41 LLMs/MLLMs were evaluated. The benchmark was split into a full version and a NoAudio subset.

Setting	Model	Basic ↑	Hallucinated ↑	Overall ↑	Yes/No bias Observation
Full	Qwen2.5-Omni-7B	52.81	63.46	18.65	\(d_y=-0.05\), \(r_{fp}=0.44\); mild bias, low accuracy
Full	Emotion-LLaMA-7B	72.88	33.45	15.43	\(d_y=0.20\), \(r_{fp}=0.71\); strong YES bias
Full	Gemini-2.5-Flash	69.41	68.15	45.06	\(d_y=0.01\), \(r_{fp}=0.51\); best overall performance
NoAudio	Qwen2.5-VL-72B	78.08	62.15	43.02	Best open-source model
NoAudio	Gemini-2.5-Pro	81.31	67.01	51.58	Best overall NoAudio

Key Finding: Current models remain unreliable. In the full modality setting, most open-source models perform below the 25% random baseline (pair-level). Closed-source models like Gemini perform better but still peak around 45-51%.

Ablation Study¶

Ablations on PEP-MEK focused on the perception subset (EmotionHallucer-P).

Configuration	Qwen2.5-Omni Overall ↑	Emotion-LLaMA Overall ↑	Gemini-2.5-Flash Overall ↑
Original input	10.49	9.65	33.44
+ MEK	15.58	19.12	35.84
+ MEK + Explain (PEP-MEK)	20.15	26.03	37.84
+ PEP-MK (Generic knowledge only)	13.21	16.80	30.55

The gain from PEP-MEK (compared to generic PEP-MK) highlights that domain-specific emotional knowledge (categories, intensity, causal cues) is critical for mitigating perception hallucinations.

Highlights & Insights¶

Conceptual Clarity: The paper defines emotion hallucinations through a seven-category taxonomy, enabling diagnostic analysis rather than just reporting error rates.
Robustness of Paired QA: The binary pair-level accuracy is a pragmatic protocol that effectively penalizes linguistic biases (e.g., "YES" bias).
Specialized Models vs.
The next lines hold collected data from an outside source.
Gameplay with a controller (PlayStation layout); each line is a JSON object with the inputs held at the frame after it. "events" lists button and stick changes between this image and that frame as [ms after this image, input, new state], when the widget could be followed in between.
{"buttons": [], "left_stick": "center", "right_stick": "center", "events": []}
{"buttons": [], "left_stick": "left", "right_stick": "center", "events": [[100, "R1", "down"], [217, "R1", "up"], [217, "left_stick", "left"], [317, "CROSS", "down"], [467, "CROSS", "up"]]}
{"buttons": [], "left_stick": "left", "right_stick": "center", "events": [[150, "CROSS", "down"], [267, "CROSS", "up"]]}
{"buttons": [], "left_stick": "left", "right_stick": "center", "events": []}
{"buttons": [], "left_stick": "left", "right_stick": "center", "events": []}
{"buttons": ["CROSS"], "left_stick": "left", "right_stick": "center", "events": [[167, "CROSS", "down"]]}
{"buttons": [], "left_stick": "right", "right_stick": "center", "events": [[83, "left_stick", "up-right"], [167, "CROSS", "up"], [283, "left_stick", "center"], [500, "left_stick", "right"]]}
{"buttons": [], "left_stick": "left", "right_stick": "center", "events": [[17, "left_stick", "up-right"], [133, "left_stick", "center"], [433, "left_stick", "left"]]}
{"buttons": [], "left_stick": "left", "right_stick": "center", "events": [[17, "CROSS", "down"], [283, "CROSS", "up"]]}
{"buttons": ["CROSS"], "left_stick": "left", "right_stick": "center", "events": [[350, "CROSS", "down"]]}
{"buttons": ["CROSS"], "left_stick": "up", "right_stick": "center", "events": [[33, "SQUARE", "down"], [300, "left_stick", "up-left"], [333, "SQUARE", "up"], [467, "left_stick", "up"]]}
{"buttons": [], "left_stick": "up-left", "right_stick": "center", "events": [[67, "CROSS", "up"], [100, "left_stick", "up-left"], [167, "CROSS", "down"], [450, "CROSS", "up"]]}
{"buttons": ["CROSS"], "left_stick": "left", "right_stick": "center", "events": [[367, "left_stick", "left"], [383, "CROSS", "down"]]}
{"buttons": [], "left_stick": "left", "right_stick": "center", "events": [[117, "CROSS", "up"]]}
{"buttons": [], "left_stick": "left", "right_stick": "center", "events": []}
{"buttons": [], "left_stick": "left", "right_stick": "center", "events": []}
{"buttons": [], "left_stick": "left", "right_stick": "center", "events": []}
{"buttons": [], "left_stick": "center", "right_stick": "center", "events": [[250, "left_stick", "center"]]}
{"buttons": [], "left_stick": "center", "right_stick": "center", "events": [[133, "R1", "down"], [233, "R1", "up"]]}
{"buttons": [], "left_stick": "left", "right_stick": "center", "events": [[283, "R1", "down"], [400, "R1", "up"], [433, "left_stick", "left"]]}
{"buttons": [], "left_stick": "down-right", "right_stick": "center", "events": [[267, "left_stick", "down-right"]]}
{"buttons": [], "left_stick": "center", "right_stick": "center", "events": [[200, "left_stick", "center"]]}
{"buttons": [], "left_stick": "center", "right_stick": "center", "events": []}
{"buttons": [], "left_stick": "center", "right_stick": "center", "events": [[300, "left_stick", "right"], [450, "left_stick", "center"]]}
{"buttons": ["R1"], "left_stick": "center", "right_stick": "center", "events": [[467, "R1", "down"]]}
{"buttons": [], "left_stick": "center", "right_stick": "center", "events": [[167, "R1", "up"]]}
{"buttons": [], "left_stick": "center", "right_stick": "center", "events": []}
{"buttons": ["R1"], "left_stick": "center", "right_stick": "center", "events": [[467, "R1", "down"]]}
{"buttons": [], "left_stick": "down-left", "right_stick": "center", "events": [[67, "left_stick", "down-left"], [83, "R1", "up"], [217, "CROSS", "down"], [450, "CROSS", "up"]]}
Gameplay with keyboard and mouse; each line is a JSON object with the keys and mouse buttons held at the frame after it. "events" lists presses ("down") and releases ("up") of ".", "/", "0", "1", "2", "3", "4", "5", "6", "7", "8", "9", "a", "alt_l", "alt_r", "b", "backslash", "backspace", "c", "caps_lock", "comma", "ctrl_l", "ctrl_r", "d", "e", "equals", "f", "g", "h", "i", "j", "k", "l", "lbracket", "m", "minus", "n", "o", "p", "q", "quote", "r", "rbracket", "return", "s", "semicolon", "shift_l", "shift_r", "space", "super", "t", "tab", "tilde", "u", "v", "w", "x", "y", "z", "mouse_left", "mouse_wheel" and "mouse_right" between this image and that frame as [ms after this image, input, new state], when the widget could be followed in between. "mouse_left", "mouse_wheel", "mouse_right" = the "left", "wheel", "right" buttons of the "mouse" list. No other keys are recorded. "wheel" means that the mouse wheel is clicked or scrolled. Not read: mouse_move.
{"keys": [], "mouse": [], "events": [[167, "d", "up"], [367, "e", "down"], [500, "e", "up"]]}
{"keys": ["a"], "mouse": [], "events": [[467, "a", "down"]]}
Hallucinations: Emotion-LLaMA shows high basic capability but poor hallucination resistance, suggesting that emotion-specific fine-tuning might inadvertently increase the model's tendency to agree with any emotional description.
Structural Bottlenecks: Performance declines as complexity increases: Knowledge > Text > Image > Audio > Video. Video and audio are particularly challenging as they require temporal and prosodic integration.

Limitations & Future Work¶

Subjectivity: While cross-review was used, emotion understanding is inherently subjective; eliminating all annotator variance remains difficult.
Language and Culture: The benchmark is currently English-centric. Display rules and emotional vocabulary vary significantly across cultures.
Binary Format: Real-world hallucinations occur in open-ended generations. Future work could explore structured open-ended annotations to pinpoint hallucinations in reasoning paths.
Inference Cost: PEP-MEK increases latency and token count, which may be a trade-off for safety-critical applications.

Compared to general benchmarks (like POPE or AMBER) that check for object consistency, EmotionHallucer examines the fidelity of emotional reasoning. It shifts the focus from "what is there" to "what it means emotionally." The success of PEP-MEK suggests that for high-level semantic tasks, extracting an "evidence slot" before concluding is more effective than generic Chain-of-Thought (CoT).

Rating¶

Novelty: ⭐⭐⭐⭐☆ First dedicated benchmark for MLLM emotion hallucination; strong taxonomy.
Experimental Thoroughness: ⭐⭐⭐⭐☆ Broad range of models and modalities; includes inference-time mitigation.
Writing Quality: ⭐⭐⭐⭐☆ Clear structure and rigorous definitions.
Value: ⭐⭐⭐⭐⭐ Essential for social intelligence and reliable human-AI interaction.